WHAT YOU HAVE TO DO → Beneath this instruction is a listing. Transcribe from it only the stretch from the line with "www.irs.gov/coronavirus" through the line with "instrumentalities are", both end lines included, exactly as written.

INFORMATION →
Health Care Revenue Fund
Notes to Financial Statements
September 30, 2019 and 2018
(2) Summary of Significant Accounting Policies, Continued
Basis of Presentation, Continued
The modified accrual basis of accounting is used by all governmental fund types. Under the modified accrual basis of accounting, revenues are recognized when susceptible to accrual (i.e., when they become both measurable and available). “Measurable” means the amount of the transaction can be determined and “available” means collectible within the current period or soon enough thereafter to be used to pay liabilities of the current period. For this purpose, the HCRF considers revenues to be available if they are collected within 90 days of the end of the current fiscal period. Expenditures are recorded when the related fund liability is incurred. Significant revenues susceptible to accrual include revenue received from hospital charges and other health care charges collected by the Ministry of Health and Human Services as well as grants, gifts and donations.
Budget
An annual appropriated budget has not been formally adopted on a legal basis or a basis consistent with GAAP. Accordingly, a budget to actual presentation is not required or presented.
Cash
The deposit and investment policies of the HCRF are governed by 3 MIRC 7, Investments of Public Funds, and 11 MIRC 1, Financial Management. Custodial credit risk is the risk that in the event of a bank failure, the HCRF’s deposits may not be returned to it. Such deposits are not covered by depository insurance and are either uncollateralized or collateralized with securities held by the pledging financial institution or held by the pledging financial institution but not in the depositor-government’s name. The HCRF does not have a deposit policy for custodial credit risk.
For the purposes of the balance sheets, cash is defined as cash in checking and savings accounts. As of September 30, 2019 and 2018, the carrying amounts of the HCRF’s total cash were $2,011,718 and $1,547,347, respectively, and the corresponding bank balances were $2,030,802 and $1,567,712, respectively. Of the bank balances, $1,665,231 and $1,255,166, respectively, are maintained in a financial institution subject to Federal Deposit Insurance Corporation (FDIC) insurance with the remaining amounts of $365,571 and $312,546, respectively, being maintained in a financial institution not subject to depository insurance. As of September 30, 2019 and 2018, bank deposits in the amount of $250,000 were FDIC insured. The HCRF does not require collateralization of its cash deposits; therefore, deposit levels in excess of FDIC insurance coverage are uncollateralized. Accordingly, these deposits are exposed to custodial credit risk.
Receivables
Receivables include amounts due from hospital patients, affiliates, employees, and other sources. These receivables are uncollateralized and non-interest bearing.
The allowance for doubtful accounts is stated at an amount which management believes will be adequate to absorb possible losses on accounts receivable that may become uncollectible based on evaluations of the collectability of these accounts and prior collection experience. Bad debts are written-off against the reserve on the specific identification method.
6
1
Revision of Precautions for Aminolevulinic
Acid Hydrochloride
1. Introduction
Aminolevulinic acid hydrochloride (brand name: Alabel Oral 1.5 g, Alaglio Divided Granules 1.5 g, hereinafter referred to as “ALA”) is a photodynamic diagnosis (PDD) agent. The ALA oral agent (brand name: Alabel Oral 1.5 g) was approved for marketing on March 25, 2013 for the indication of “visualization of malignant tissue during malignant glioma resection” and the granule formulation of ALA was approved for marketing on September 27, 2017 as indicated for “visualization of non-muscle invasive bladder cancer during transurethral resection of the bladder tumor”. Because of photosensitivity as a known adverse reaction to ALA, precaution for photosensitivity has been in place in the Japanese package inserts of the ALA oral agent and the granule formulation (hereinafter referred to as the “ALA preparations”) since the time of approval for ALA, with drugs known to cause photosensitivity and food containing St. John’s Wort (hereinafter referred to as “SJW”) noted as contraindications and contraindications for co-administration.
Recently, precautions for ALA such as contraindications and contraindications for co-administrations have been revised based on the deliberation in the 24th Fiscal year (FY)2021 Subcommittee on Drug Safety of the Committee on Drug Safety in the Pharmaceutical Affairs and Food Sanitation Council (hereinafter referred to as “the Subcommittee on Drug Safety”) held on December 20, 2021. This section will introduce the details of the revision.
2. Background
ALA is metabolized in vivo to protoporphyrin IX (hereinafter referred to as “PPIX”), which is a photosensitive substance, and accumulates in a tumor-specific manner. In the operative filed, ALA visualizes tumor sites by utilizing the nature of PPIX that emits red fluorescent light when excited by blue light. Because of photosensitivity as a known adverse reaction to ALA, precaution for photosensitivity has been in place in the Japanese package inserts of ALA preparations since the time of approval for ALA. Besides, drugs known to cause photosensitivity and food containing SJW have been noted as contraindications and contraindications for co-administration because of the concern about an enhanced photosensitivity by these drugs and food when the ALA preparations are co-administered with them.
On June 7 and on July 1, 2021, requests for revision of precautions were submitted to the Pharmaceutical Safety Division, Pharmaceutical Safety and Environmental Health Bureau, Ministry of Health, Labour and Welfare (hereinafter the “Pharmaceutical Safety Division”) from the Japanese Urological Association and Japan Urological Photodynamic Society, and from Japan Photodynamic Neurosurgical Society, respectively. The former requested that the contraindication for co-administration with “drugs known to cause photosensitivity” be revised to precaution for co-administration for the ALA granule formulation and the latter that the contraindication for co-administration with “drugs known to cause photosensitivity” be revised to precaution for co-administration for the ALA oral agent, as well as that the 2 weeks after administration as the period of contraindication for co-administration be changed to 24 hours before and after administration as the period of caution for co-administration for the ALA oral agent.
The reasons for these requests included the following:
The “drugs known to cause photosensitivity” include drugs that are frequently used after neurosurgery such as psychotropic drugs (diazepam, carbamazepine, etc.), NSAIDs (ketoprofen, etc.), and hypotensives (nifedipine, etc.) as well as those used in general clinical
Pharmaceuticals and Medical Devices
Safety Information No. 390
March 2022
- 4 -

* * *

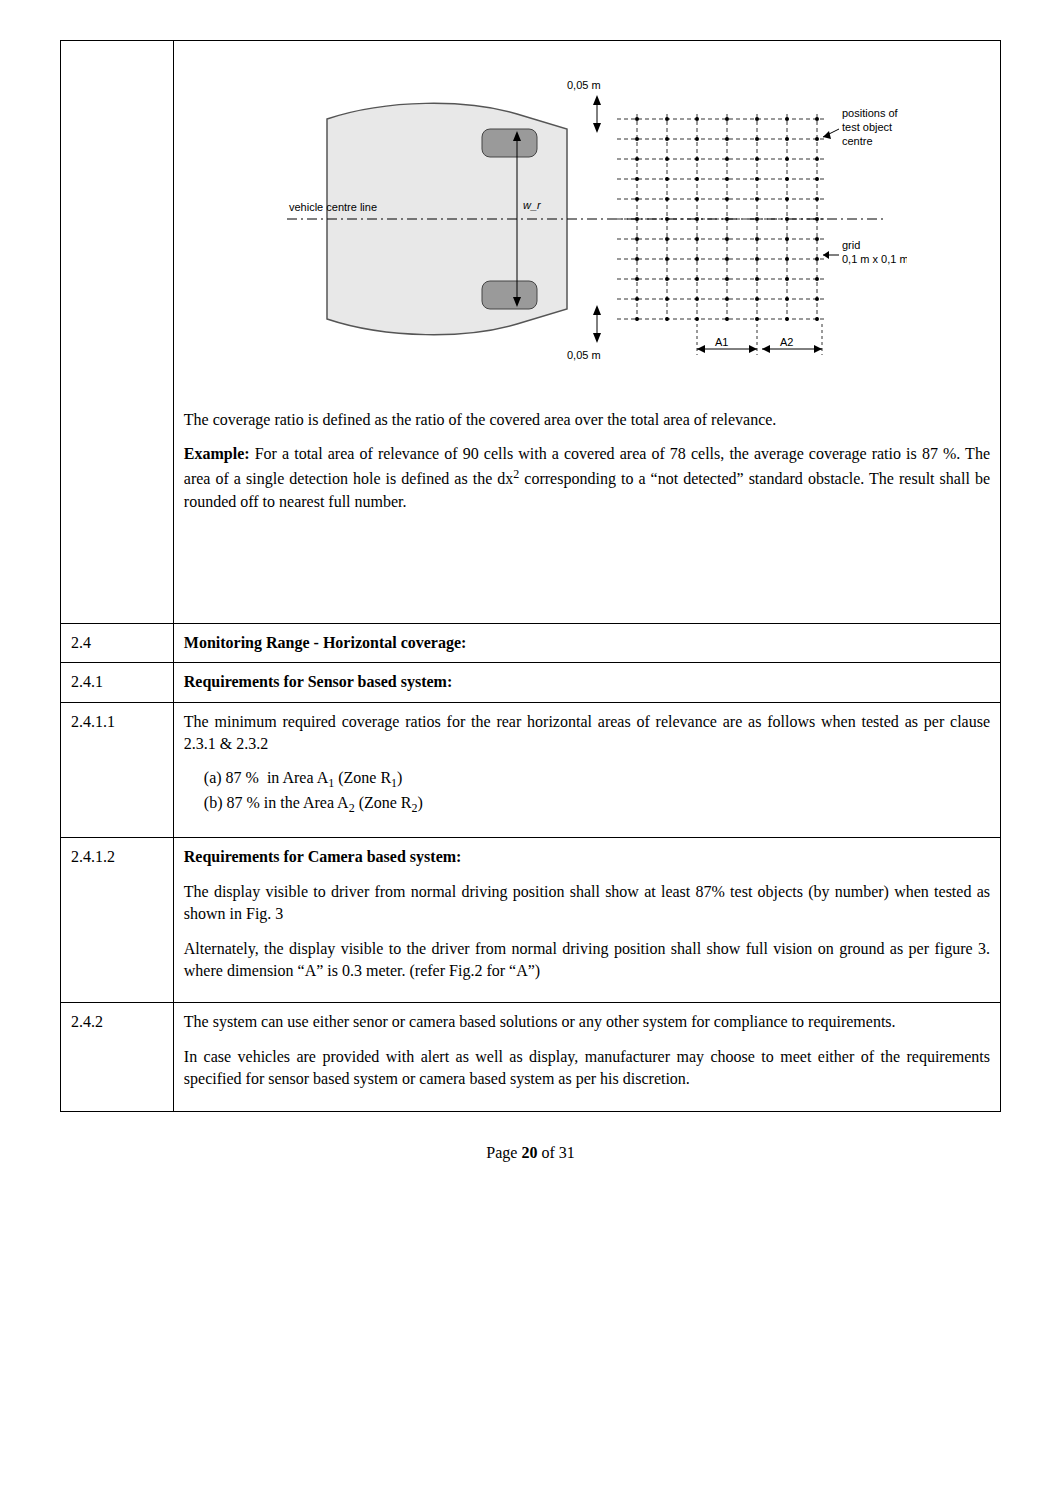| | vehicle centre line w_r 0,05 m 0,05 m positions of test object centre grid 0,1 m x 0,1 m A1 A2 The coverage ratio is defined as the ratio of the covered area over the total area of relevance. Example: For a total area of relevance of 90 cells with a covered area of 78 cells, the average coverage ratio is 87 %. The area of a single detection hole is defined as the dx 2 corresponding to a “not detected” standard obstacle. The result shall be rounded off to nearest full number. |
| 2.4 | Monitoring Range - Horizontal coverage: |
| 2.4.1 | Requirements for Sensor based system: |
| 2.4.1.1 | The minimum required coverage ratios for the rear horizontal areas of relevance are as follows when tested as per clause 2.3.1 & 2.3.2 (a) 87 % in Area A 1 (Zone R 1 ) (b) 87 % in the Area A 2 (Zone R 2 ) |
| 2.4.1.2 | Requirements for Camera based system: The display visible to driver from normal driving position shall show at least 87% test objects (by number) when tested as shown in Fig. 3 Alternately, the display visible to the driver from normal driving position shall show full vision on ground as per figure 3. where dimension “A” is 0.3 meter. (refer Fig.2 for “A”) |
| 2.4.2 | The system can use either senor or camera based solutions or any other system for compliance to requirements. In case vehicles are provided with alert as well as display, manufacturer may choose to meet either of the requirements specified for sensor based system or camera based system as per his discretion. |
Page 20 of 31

...

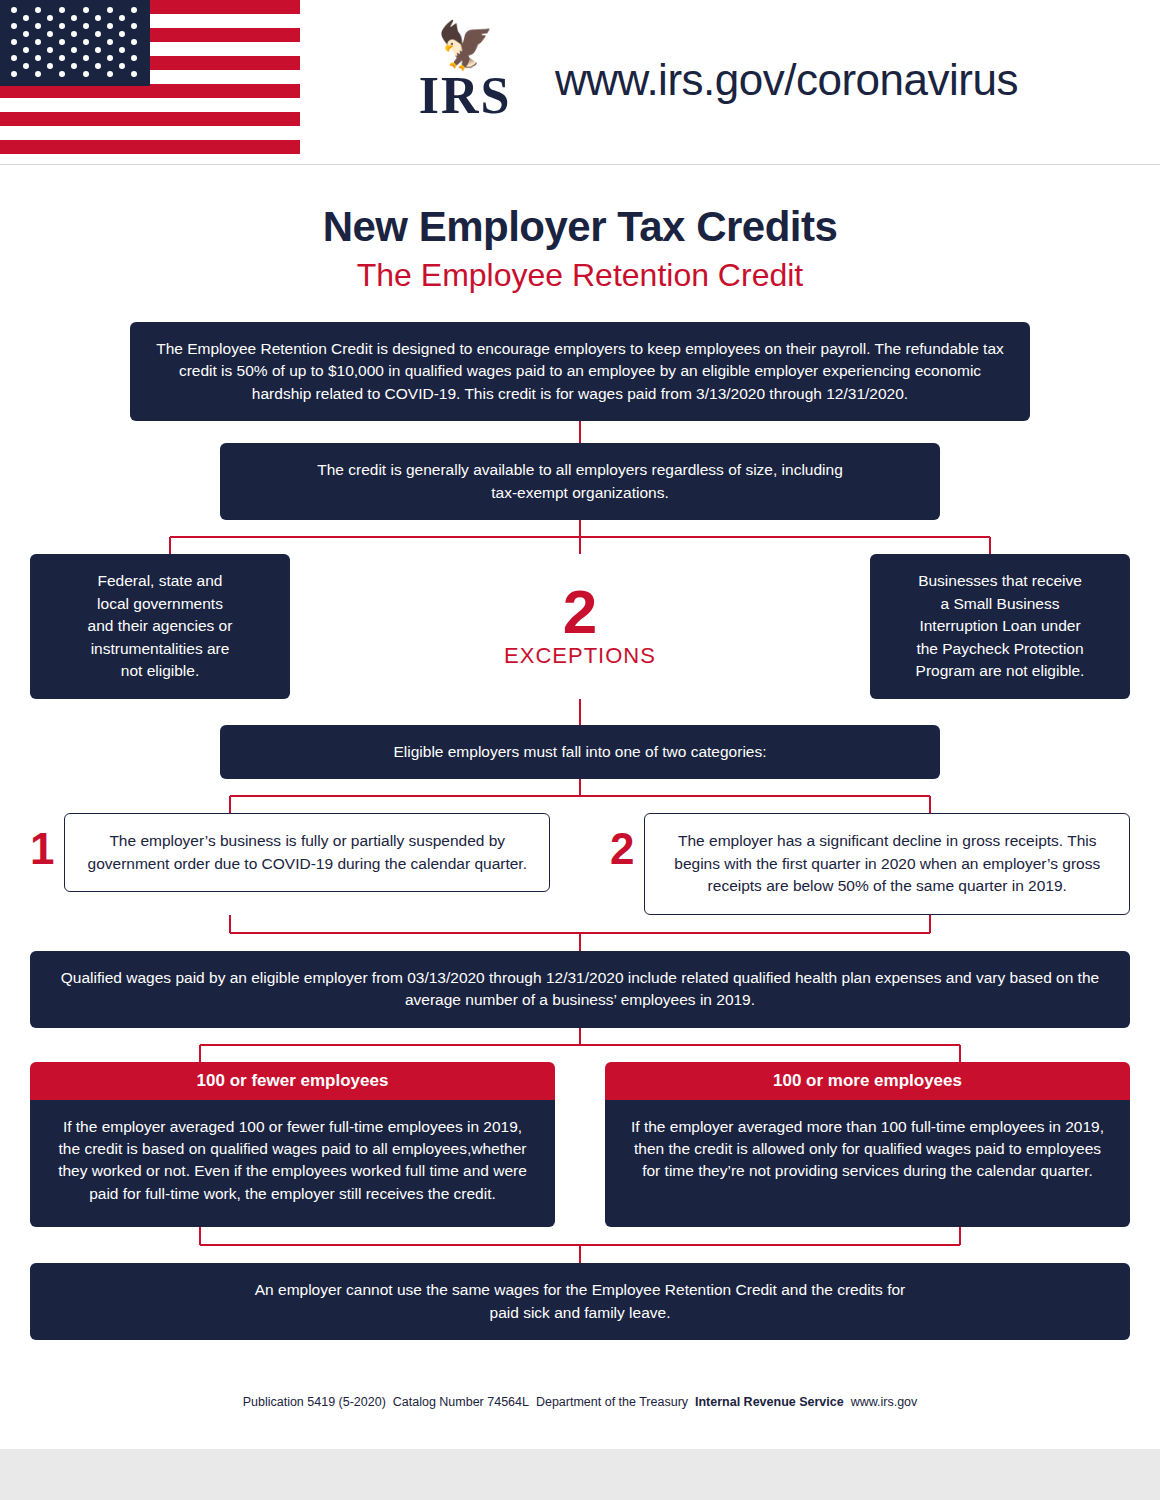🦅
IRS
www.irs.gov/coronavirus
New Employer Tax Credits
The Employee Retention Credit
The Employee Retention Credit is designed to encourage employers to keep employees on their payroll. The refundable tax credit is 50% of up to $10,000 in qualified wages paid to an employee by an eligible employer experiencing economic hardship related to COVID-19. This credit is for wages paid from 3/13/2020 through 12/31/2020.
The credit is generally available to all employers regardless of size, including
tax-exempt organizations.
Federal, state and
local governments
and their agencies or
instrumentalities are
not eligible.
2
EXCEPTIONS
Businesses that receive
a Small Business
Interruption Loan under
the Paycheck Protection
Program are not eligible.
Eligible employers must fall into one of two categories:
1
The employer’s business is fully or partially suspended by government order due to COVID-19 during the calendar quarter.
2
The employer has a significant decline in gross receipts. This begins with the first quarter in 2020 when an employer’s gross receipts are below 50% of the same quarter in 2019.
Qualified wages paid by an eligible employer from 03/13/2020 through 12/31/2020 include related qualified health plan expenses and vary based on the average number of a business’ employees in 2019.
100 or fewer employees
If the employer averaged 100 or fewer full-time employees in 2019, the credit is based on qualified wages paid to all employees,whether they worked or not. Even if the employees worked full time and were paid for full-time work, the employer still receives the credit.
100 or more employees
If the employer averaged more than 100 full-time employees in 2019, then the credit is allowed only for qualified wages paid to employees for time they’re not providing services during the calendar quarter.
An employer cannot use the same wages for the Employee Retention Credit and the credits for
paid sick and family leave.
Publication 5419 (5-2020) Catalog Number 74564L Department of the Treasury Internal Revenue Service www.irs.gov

EXERCISE RESULT →
www.irs.gov/coronavirus
New Employer Tax Credits
The Employee Retention Credit
The Employee Retention Credit is designed to encourage employers to keep employees on their payroll. The refundable tax credit is 50% of up to $10,000 in qualified wages paid to an employee by an eligible employer experiencing economic hardship related to COVID-19. This credit is for wages paid from 3/13/2020 through 12/31/2020.
The credit is generally available to all employers regardless of size, including
tax-exempt organizations.
Federal, state and
local governments
and their agencies or
instrumentalities are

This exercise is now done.